Bruno Calgagni (Patrick Dewaere) est de retour en France après
six années passées dans une prison américaine où il était condamné pour trafic
d’héroïne. Le conflit paternel se devine dès les premières séquences et avant
même les retrouvailles grâce au sens du détail de Sautet. Aux policiers qui l’accueillent
et l’interrogent, il est capable de citer de mémoire la date de naissance de sa
mère quand il n’a plus celle de son père (Yves Robert) en tête, preuve
sous-jacente de la distance qui règne entre eux. Les retrouvailles seront
effectivement froides et, si l’affection se devine dans les regards du père et
du fils dans ce premier contact, le geste est maladroit et retenu. Un fantôme s’immisce
en effet dans le renouement possible entre les deux hommes, celui de la mère
disparue pendant la peine de Bruno. Peu à peu, cette retenue dévoilera une
forme de rancœur du père pour Bruno qu’il considère comme responsable de la
dérive puis de la mort de son épouse dans ce que l’on devine être un suicide.

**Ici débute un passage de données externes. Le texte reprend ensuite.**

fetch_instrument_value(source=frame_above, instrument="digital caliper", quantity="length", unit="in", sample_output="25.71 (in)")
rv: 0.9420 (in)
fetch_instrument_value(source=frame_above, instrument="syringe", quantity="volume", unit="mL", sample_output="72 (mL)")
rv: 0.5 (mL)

Yves Robert est un prolongement des hommes durs et « vieille école » des
films précédents de Sautet mais ce trait de caractère s’exprime différemment
ici. Les protagonistes masculins de milieux bourgeois des œuvres antérieures
étaient des êtres froid, distant et souvent antipathique. En abordant un milieu
ouvrier et populaire le sentiment n’est pas tout à fait le même, la difficulté
à se dévoiler se révèle dans le geste incertain (Yves Robert cherchant toujours
une occupation comme faire le café pour éviter le vrai tête à tête avec son
fils) et plutôt qu’un silence glacial la détresse s’exprime dans des explosions
de colères où les mots dépassent la pensée, où la rancœur se substitue à l’affection.

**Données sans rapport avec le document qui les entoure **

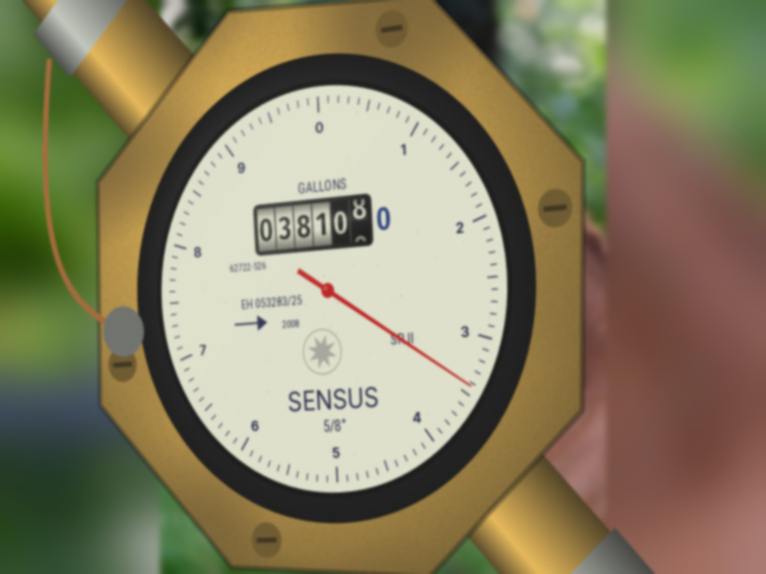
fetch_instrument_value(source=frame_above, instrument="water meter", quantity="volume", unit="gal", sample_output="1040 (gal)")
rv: 381083.4 (gal)
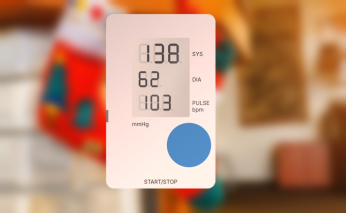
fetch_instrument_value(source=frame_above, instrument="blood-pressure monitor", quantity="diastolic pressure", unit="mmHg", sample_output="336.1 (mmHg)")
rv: 62 (mmHg)
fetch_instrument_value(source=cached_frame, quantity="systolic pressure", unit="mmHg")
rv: 138 (mmHg)
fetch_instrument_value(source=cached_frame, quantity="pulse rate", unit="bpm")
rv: 103 (bpm)
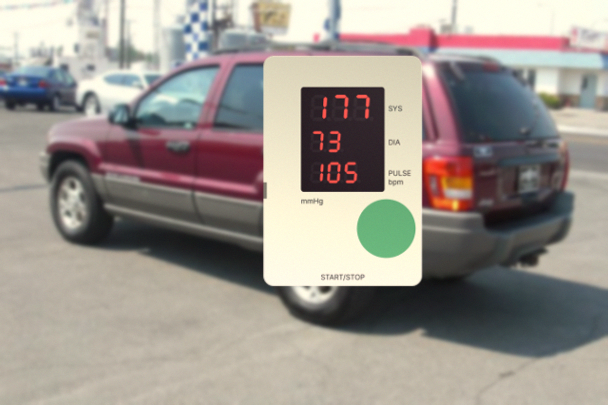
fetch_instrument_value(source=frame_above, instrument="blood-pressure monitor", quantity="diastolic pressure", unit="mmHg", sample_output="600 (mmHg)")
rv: 73 (mmHg)
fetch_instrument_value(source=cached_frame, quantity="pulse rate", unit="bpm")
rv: 105 (bpm)
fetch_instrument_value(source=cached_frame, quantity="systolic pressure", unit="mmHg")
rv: 177 (mmHg)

Yves Robert, bougon et fier s’avère ainsi très attachant et vulnérable malgré
la rigueur de son personnage.
Le salut ne peut donc venir que de la nouvelle génération,
moins prête à s’insérer dans le monde mais aussi plus apte à se mettre à nu
dans cette errance. On voit ainsi Bruno se chercher professionnellement et sentimentalement
(entre relation tarifée et drague balourde) avant de trouver l’amour avec un
pendant féminin aussi abimé que lui, la toxicomane repentie Catherine (Brigitte
Fossey magnifique dont une scène d'aveur amoureux tout en retenue). L’équilibre ne peut cependant être atteint en dépit de ses efforts car
il est rongé en son for intérieur par ce père qui le repousse. Ce manque se
traduit chez Sautet par des corps traîtres -mais aussi des moments plus anodins comme lorsque Brun insite pour payer un verre à un quidam dans un bar - et prolongement d’une psyché malade,
que ce soit le malaise de Bruno dans le métro ou la chute d’Yves Robert sur son
chantier. La réaction de repli sur soi et d’autodestruction est également la
même chez ces figures masculines, Bruno replongeant dans la drogue tandis que
son père diminué physiquement s’isole du monde.

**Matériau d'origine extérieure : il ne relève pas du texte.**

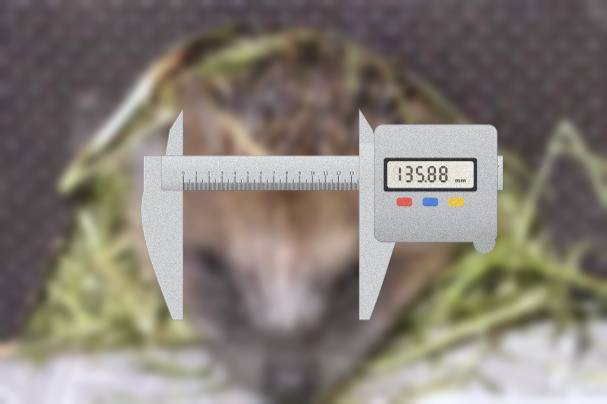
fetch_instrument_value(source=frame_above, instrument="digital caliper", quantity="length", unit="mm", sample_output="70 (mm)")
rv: 135.88 (mm)
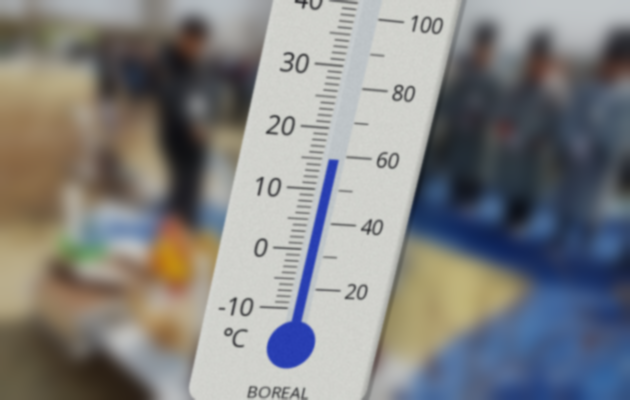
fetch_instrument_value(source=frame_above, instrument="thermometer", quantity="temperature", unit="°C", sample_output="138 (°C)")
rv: 15 (°C)
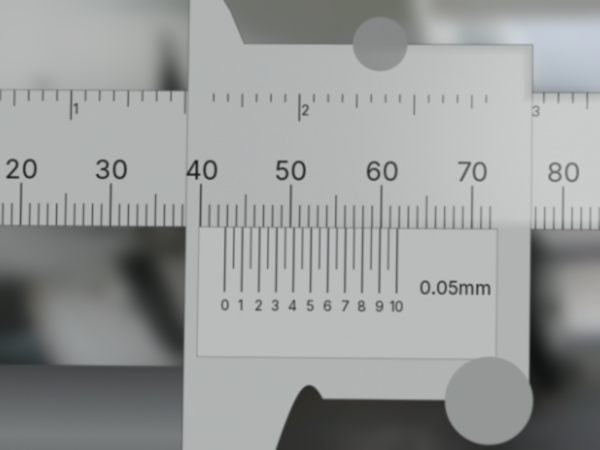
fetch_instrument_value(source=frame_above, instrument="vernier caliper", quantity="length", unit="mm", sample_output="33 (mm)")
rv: 42.8 (mm)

La fragilité révèle néanmoins
un caractère plus fort chez Bruno quand les bravades de René montre le manque
de ces hommes mûrs pour qui s’ouvrir signifie perdre la face. Les trajectoires
des deux protagonistes vont ainsi en parallèle, chaque chute précédant un
redressement pour Bruno et au contraire un enlisement pour son père. L’ultime
séquence exprime bien cela, avec un René seul et ayant chassé son amante (Claire
Maurier) dont il refuse la pitié quand Bruno rappelle Catherine avec laquelle
il aura partagé des démons communs. Cet élan est donc aux antipodes de la
résignation désabusée qui accompagnait les derniers films du cycle précédent (Vincent, François, Paul... et les autres
et Mado
surtout ici l’énergie et la modernité du film l’éloigne de ces mélodrames
figés) et s’inscrit plutôt dans la veine lumineuse de Une histoire Simple (1978). Seulement cette fois, Sautet semble
enfin laisser pleurer ses hommes et ce sont les plus jeunes qui initieront cet
abandon, le final sobre laissant une belle note d’espoir.